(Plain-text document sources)
....................
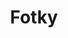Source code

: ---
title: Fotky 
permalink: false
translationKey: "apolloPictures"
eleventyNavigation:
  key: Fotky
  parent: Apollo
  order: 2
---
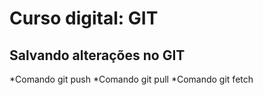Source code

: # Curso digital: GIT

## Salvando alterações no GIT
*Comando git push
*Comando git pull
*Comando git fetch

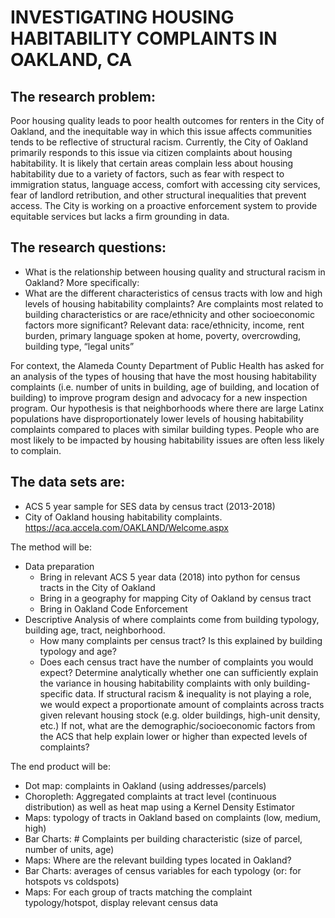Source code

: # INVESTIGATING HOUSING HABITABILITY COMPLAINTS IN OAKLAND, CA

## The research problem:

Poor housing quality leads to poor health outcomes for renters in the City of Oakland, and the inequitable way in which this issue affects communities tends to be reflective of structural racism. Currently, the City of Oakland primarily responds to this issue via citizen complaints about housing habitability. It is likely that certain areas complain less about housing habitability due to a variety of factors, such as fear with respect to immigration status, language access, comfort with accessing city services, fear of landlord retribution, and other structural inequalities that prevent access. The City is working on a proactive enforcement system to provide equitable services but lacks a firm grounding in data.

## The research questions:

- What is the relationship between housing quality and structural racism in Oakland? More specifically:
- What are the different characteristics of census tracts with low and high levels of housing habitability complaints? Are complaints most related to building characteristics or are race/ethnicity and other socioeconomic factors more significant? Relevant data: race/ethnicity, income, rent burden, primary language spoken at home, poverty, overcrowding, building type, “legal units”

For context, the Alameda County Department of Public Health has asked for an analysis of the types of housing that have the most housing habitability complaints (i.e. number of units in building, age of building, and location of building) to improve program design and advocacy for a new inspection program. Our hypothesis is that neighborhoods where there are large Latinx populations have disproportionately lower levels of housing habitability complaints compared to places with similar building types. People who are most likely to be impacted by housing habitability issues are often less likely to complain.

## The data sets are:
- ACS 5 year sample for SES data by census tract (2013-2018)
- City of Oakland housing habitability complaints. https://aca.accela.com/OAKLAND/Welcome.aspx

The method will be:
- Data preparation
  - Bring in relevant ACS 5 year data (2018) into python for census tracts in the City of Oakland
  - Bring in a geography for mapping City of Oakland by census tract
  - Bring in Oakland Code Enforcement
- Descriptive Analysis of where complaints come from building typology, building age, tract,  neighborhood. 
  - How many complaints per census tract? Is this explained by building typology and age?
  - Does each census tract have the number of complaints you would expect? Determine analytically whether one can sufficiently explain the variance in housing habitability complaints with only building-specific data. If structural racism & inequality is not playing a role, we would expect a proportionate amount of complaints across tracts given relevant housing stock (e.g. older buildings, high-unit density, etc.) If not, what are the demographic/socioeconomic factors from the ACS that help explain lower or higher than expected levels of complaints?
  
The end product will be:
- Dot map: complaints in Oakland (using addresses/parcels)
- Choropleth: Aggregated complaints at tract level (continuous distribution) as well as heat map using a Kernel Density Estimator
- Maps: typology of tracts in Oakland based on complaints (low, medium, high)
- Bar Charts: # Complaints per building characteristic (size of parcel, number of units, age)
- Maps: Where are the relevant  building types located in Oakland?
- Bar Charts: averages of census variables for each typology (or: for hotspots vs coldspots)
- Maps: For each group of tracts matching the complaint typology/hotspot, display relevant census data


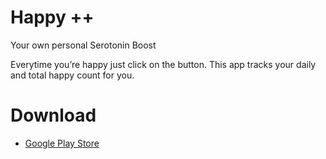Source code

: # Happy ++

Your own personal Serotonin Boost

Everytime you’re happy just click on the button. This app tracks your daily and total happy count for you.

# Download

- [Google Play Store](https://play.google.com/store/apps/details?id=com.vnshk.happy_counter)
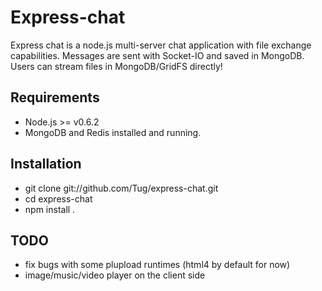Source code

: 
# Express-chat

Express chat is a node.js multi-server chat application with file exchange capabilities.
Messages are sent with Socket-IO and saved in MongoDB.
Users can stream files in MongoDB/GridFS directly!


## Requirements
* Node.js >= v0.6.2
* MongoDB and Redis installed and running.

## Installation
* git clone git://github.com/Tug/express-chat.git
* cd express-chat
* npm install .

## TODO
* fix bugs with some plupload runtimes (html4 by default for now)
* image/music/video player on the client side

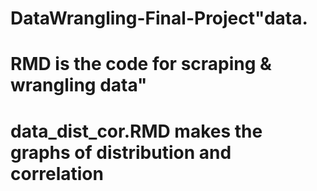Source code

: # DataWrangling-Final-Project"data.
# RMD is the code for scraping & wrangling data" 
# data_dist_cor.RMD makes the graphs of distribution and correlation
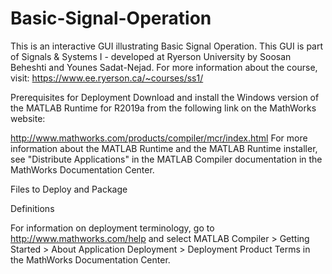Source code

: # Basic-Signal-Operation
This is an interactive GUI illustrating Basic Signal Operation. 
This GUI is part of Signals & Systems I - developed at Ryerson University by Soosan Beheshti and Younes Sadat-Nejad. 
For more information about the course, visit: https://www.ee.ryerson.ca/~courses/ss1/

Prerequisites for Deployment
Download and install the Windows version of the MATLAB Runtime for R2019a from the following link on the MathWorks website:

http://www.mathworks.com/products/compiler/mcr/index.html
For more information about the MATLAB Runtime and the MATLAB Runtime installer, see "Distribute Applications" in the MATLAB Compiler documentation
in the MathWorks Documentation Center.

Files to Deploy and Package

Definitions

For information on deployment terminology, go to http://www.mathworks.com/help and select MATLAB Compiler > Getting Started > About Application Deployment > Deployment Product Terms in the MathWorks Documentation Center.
....................
What is being asked
How many lines in the material contain the word "lower"? Reply with the number alone.

Response for this exercise
2